→ **Aim of the exercise**
Which lines run from the start of the data below to the line containing "Rendered at 1500 by 1125 pixels."? Set them down exactly, with none added.

Stored data entries:
————————
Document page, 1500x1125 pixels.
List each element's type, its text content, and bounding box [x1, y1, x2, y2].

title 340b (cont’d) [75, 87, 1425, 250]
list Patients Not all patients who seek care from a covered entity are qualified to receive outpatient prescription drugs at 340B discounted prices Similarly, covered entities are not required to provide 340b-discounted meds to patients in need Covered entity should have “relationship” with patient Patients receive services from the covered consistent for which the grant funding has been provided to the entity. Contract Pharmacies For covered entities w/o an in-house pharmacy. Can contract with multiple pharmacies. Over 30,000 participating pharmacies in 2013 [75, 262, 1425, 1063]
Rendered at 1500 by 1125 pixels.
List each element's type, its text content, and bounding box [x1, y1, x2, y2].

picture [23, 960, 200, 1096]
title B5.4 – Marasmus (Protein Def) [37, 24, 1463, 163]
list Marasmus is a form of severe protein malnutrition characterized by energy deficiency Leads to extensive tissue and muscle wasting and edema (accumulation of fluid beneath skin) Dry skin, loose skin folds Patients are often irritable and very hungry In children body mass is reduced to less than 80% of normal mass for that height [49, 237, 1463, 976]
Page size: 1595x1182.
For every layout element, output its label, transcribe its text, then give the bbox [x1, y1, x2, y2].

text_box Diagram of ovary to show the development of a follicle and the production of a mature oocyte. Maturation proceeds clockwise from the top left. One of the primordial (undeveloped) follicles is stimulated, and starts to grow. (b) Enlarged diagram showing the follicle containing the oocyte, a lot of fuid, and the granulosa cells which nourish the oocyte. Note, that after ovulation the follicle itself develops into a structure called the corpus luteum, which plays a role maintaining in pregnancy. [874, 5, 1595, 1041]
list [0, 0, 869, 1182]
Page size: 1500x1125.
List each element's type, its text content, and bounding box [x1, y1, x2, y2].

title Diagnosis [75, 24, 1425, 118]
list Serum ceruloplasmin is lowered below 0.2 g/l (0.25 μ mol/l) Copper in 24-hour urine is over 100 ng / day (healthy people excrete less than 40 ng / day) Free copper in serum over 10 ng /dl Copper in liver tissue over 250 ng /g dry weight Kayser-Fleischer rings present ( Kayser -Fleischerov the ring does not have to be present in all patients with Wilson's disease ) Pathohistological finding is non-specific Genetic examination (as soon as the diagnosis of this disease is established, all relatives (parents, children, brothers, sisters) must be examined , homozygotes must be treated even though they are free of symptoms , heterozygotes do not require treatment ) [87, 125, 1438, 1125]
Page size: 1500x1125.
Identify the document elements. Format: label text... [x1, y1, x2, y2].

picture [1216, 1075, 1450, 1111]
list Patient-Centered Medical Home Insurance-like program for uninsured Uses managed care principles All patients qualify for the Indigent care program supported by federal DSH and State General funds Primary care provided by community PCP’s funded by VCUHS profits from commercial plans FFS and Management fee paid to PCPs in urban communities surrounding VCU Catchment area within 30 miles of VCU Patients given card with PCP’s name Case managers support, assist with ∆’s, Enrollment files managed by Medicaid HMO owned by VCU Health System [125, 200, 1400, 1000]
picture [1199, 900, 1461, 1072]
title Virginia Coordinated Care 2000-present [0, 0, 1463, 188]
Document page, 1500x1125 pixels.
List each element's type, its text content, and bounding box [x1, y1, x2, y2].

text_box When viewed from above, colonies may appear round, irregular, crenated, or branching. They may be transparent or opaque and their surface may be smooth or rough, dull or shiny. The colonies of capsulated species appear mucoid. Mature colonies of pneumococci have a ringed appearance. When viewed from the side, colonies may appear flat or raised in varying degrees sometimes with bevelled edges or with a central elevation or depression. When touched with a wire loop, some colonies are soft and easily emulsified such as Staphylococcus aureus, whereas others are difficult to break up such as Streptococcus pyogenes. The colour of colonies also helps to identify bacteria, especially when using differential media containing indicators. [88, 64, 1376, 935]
————————
→ **Answer to the problem**
Document page, 1500x1125 pixels.
List each element's type, its text content, and bounding box [x1, y1, x2, y2].

title 340b (cont’d) [75, 87, 1425, 250]
list Patients Not all patients who seek care from a covered entity are qualified to receive outpatient prescription drugs at 340B discounted prices Similarly, covered entities are not required to provide 340b-discounted meds to patients in need Covered entity should have “relationship” with patient Patients receive services from the covered consistent for which the grant funding has been provided to the entity. Contract Pharmacies For covered entities w/o an in-house pharmacy. Can contract with multiple pharmacies. Over 30,000 participating pharmacies in 2013 [75, 262, 1425, 1063]
Rendered at 1500 by 1125 pixels.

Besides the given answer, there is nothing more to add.